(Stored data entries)
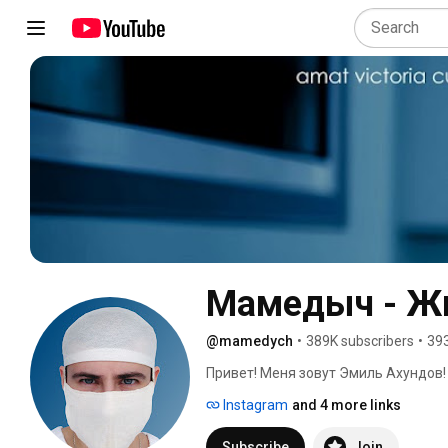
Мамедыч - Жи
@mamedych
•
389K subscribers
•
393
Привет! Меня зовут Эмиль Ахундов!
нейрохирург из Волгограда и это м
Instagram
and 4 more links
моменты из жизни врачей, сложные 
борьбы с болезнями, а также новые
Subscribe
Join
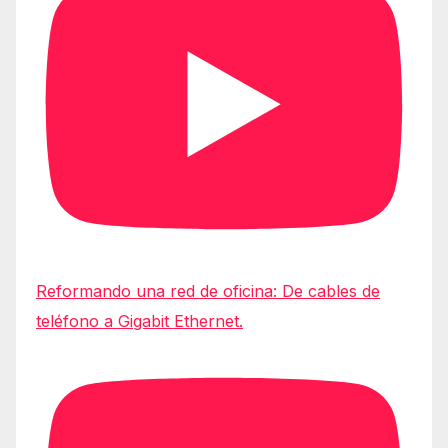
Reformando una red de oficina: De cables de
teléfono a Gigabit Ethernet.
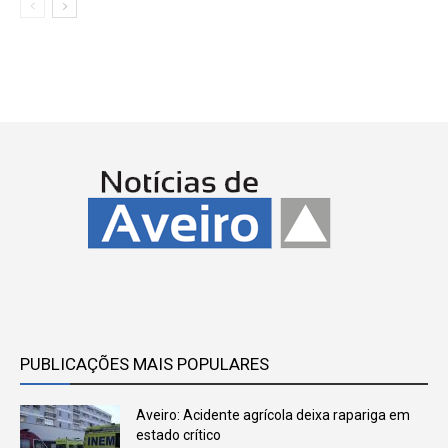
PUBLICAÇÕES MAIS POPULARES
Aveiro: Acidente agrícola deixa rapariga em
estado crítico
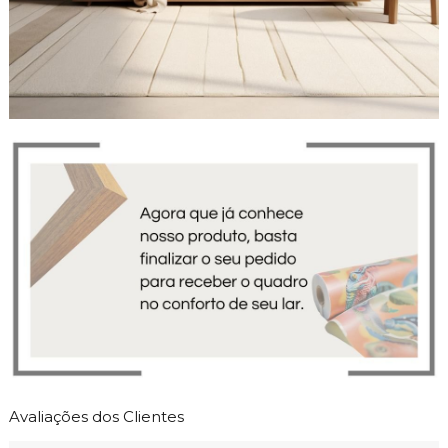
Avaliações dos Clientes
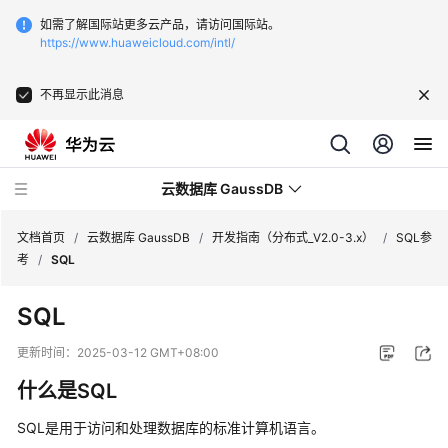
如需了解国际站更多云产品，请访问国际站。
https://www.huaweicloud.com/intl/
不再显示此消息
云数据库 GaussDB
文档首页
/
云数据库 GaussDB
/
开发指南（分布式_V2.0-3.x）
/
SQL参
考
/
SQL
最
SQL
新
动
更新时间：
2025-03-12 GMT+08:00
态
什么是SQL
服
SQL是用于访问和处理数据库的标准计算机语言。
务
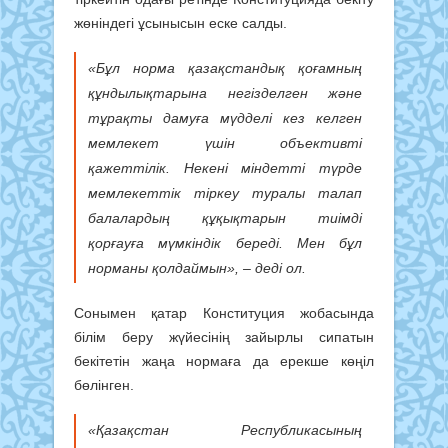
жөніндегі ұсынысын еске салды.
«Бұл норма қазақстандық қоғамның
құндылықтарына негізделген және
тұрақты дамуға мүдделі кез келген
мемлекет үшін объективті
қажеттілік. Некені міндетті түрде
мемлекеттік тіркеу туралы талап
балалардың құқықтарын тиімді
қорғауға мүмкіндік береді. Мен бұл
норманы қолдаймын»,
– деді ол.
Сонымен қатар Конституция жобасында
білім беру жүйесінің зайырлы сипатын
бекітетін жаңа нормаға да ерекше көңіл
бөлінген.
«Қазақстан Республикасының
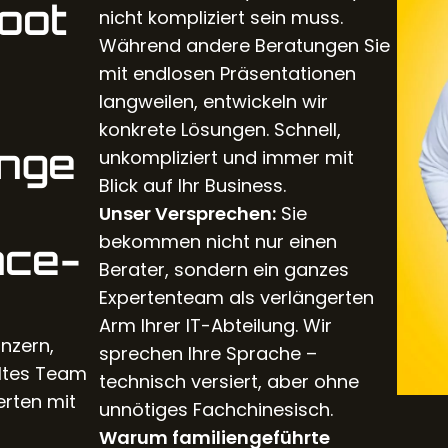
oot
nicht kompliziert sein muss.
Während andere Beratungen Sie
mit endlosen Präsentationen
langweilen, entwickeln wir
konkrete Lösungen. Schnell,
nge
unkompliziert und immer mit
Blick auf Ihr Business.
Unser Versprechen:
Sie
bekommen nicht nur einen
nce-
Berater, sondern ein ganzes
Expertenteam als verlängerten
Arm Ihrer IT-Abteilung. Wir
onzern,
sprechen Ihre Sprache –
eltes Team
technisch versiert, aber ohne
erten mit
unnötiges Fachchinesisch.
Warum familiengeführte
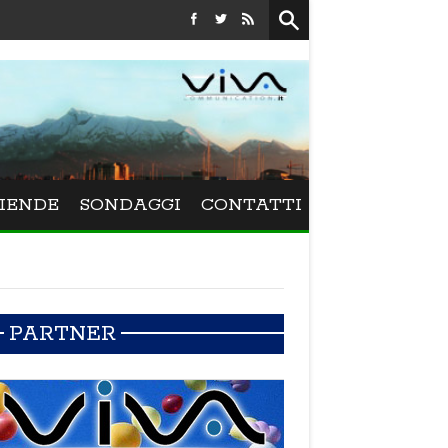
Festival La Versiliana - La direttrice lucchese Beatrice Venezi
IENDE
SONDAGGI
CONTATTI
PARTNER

§ **EXERCISE INSTRUCTIONS**
One number should be returned: how many lines in the records contain the word "nicht".

§ **EXERCISE OUTPUT**
2